The prefect example of a CR-friendly car, in my mind, is the Toyota Camry. Completely unremarkable.
Everything else I remember them reviewing – watches, TVs, stereos, calculators, cameras – always ended up recommending some middle-of-the road "it works but it's not fancy and doesn't have many bells-and-whistles" product. I have a vague memory of them putting a Minolta camera at the top of the list of best 35mm SLRs in the 70s.
In Germany, there is the Stiftung Warentest, which has in depth tests of many household appliances and goods. According to Wikipedia, they cooperate with Which? in the UK and Consumers Union in the US.
(For example, when they recently tested shaving blades, they had 23 testers shave their face half with one, half with a different shaver, randomised, then had each (half of each) shave assessed by the tester himself and an external expert blind (ie the tester did not know which shaver was used, or how the tester had judged the shave). Assessed where: quality of the shave; comfort; burning, reddening and irritations of the skin; cuts; how many shaves until the blades were blunt; ease of use & switching blades; cleaning of the blades; presence of polycyclic aromatic hydrocarbon and other chemicals in the handle; and more.)
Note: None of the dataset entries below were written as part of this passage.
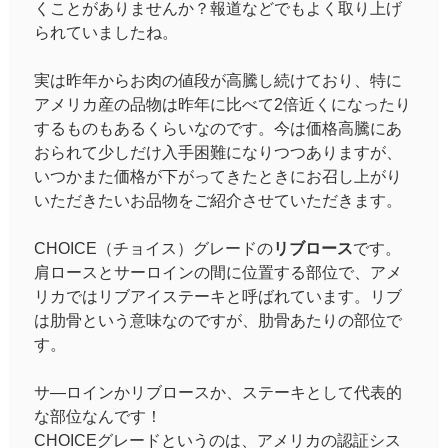
くことがありませんか？報道などでもよく取り上げ
られていましたね。
実は昨年からお肉の値段が高騰し続けており、特に
アメリカ産の品物は昨年に比べて2倍近くになったり
するものもあるくらいなのです。今は価格高騰にあ
おられて少しだけ入手困難になりつつありますが、
いつかまた価格が下がってきたときにお召し上がり
いただきたいお品物をご紹介させていただきます。
CHOICE（チョイス）グレードの
リブロース
です。
肩ロースとサーロインの間に位置する部位で、アメ
リカではリブアイステーキと呼ばれています。リブ
は肋骨という意味なのですが、肋骨あたりの部位で
す。
サ―ロインかリブロースか、ステーキとして代表的
な部位なんです！
CHOICEグレードというのは、アメリカの認証シス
Part of the point of my other comment in this thread [0] is that we shouldn't need to drown out link farms. Google chooses to not hide link farms. Does anyone seriously think that a company (Alphabet) that is capable of sucking in known protein structures and then spitting out predicted structures for thousands of other proteins is not also capable of identifying link farm pages? Yes, it's a non-trivial problem, but chess, go and protein folding are non-trivial problems too. Google appears to have chosen not to treat this as a problem worthy of its capabilities.